Thermal stability of exenatide encapsulated in stratified dissolving microneedles during storage.

As low-temperature storage and transportation of peptides require high costs, improving the dosage form of peptides can reduce costs. We developed a thermostable and fast-releasing stratified dissolving microneedle (SDMN) system for delivering exenatide (EXT) to patients with type 2 diabetes. Among the tested polymers, dextran and polyvinyl alcohol (PVA) were the best at stabilizing EXT under high-temperature storage for 9 weeks. The two polymers possess a relatively high glass transition temperature (Tg) and weak hydrogen bonding between PVA and EXT. Additionally, zinc sulfate (ZnSO4) had a stabilizing effect on EXT among the selected stabilizers, suggesting that EXT formed a dimer after coordination with zinc ions (Zn2+). In addition, the denaturation temperature (Tm) of EXT was increased by adding ZnSO4, thus stabilizing EXT. Accordingly, SDMNs consisting of a tip layer (dextran encapsulating the Zn2+-EXT complex) and a base layer (PVA) were fabricated. Within 2 min of implantation, the EXT loaded on the patch was quickly released into the skin. Transdermal pharmacokinetics studies showed that manufactured SDMNs generated comparable efficacy to subcutaneous injection.

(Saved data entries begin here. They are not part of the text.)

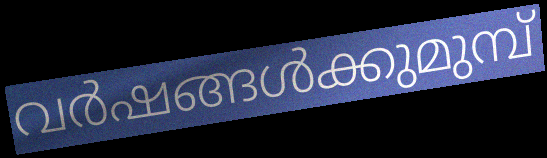
വർഷങ്ങൾക്കുമുമ്പ്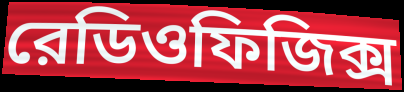
রেডিওফিজিক্স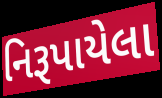
નિરૂપાયેલા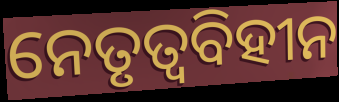
ନେତୃତ୍ୱବିହୀନ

Significantly, the remaining EXT amount was not significantly different under storage at 40 °C and -20 °C for 3 months, supporting that the SDMN system had excellent delivery efficiency and stability, thus reducing the dependence on the cold chain.

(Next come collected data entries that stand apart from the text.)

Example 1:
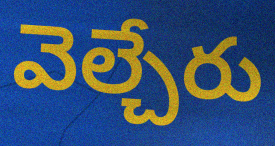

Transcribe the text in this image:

వెల్చేరు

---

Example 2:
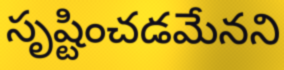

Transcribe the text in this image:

Dissolvable polymeric microneedles loaded with aspirin for antiplatelet aggregation.

To reduce mucosal damage in the gastrointestinal tract caused by aspirin, we developed a dissolvable polymeric microneedle (MN) patch loaded with aspirin. Biodegradable polymers provide mechanical strength to the MNs. The MN tips punctured the cuticle of the skin and dissolved when in contact with the subcutaneous tissue. The aspirin in the MN patch is delivered continuously through an array of micropores created by the punctures, providing a stable plasma concentration of aspirin. The factors affecting the stability of aspirin during MNs fabrication were comprehensively analyzed, and the hydrolysis rate of aspirin in the MNs was less than 2%. Compared to oral administration, MN administration not only had a smoother plasma concentration curve but also resulted in a lower effective dose of antiplatelet aggregation. Aspirin-loaded MNs were mildly irritating to the skin, causing only slight erythema on the skin and recovery within 24 h. In summary, aspirin-loaded MNs provide a new method to reduce gastrointestinal adverse effects in patients requiring aspirin regularly.